Some media outlets in Bosnia and Herzegovina, such as Oslobođenje daily newspaper or BiH’s N1 broadcaster reported today that Milanović had said he was “the president of Croats in BiH”.
They left out part of the statement in which Milanović said that Croats in Bosnia and Herzegovina, just like Croats in New York, had Croatian citizenship and the right to vote in the election and that it was “a formal and legal fact that he is also their president”.
He stressed that this was with “full respect for the countries” in which they live.
The statement was made in response to a reporter’s question asking him to comment on the situation when Željko Komšić, the current chairman of the BiH tripartite Presidency who sits in the presidency as the Croat member, came to the UN General Assembly.

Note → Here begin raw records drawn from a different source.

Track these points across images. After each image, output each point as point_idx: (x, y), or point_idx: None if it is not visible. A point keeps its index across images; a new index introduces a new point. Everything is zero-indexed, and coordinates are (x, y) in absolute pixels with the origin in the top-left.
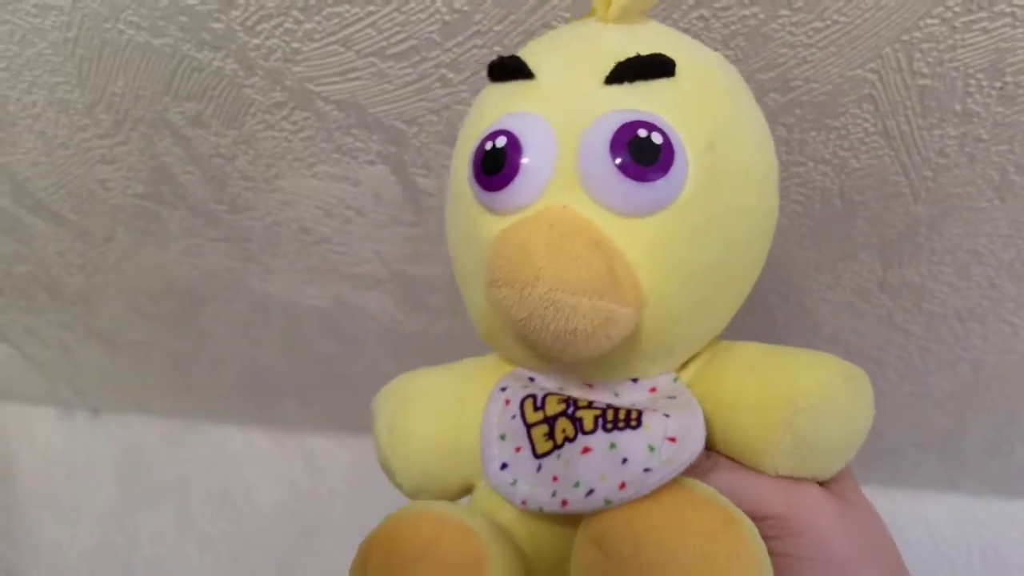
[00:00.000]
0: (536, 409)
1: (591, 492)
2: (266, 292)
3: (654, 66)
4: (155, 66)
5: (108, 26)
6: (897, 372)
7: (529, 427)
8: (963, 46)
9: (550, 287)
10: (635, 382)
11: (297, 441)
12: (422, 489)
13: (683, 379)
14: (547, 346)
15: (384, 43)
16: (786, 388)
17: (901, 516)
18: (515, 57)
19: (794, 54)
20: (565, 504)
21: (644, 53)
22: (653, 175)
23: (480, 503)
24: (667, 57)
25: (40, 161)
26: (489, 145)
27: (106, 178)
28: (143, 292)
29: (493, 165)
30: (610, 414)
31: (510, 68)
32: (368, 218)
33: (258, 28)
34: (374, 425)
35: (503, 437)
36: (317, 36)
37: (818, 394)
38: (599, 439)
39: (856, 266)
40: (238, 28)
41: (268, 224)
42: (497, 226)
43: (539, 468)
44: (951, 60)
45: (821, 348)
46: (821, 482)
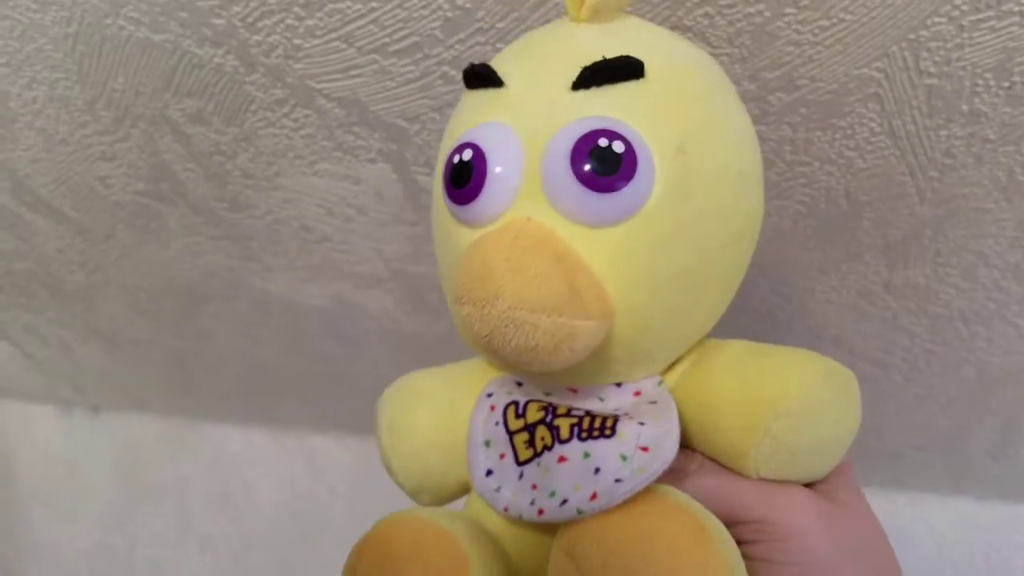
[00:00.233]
0: (518, 416)
1: (565, 502)
2: (267, 290)
3: (621, 69)
4: (156, 62)
5: (108, 22)
6: (901, 374)
7: (511, 434)
8: (971, 45)
9: (509, 305)
10: (619, 386)
11: (297, 440)
12: (422, 488)
13: (669, 382)
14: (512, 362)
15: (386, 40)
16: (766, 390)
17: (903, 519)
18: (485, 65)
19: (800, 52)
20: (541, 513)
21: (611, 55)
22: (615, 185)
23: (473, 505)
24: (634, 59)
25: (40, 158)
26: (457, 158)
27: (106, 175)
28: (143, 290)
29: (460, 178)
30: (586, 422)
31: (481, 76)
32: (369, 216)
33: (259, 24)
34: (376, 425)
35: (488, 443)
36: (319, 33)
37: (798, 397)
38: (574, 448)
39: (861, 267)
40: (239, 24)
41: (269, 222)
42: (469, 237)
43: (521, 475)
44: (958, 59)
45: (824, 350)
46: (811, 483)
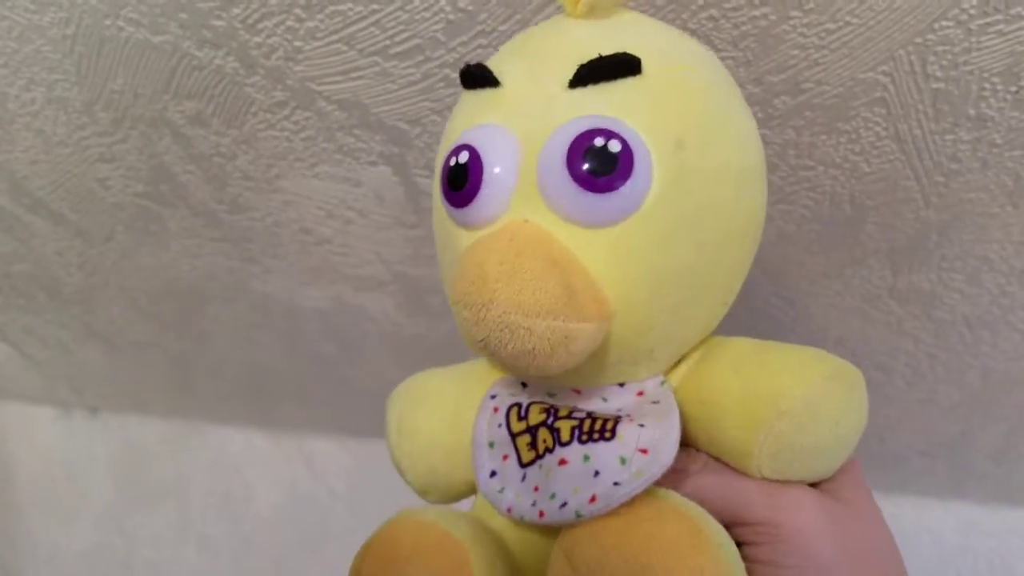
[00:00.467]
0: (520, 419)
1: (564, 504)
2: (266, 293)
3: (618, 66)
4: (155, 64)
5: (107, 23)
6: (905, 379)
7: (514, 436)
8: (978, 49)
9: (504, 310)
10: (622, 386)
11: (297, 443)
12: (430, 486)
13: (672, 380)
14: (510, 365)
15: (387, 42)
16: (768, 389)
17: (907, 523)
18: (481, 65)
19: (805, 56)
20: (542, 515)
21: (608, 52)
22: (612, 184)
23: (480, 504)
24: (631, 56)
25: (39, 159)
26: (453, 161)
27: (105, 177)
28: (142, 292)
29: (457, 181)
30: (587, 425)
31: (477, 76)
32: (370, 219)
33: (259, 26)
34: (386, 424)
35: (491, 445)
36: (319, 35)
37: (800, 395)
38: (574, 451)
39: (865, 272)
40: (239, 26)
41: (269, 224)
42: (467, 240)
43: (523, 477)
44: (965, 63)
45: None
46: (816, 482)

“Komšić came here as one of the Presidency members, I don’t know… on whose behalf he’s speaking, even if he was the representative of Croats because… I said I was the president of Croatia, the president of Croatian citizens, Croats and, in a way, of those Croats living in Bosnia and Herzegovina,” as stipulated by the Constitution, said Milanović.
He added that he had often raised the issue of the voting right of Croatian citizens outside Croatia, in a bid to reduce it to a reasonable level, and his argument for that had been also not to undermine the neighbouring country where the polling stations for Croatian elections were also set up.
Earlier, Milanović also met with Turkish President Recep Tayyip Erdoğan.
I have been telling Turkish President Tayyip Erdoğan all this time that there is absolutely no one in Croatia who would talk about secession, which is something we can hear from some other parts of Bosnia and Herzegovina, and that isn’t smart, it isn’t necessary, Milanović said.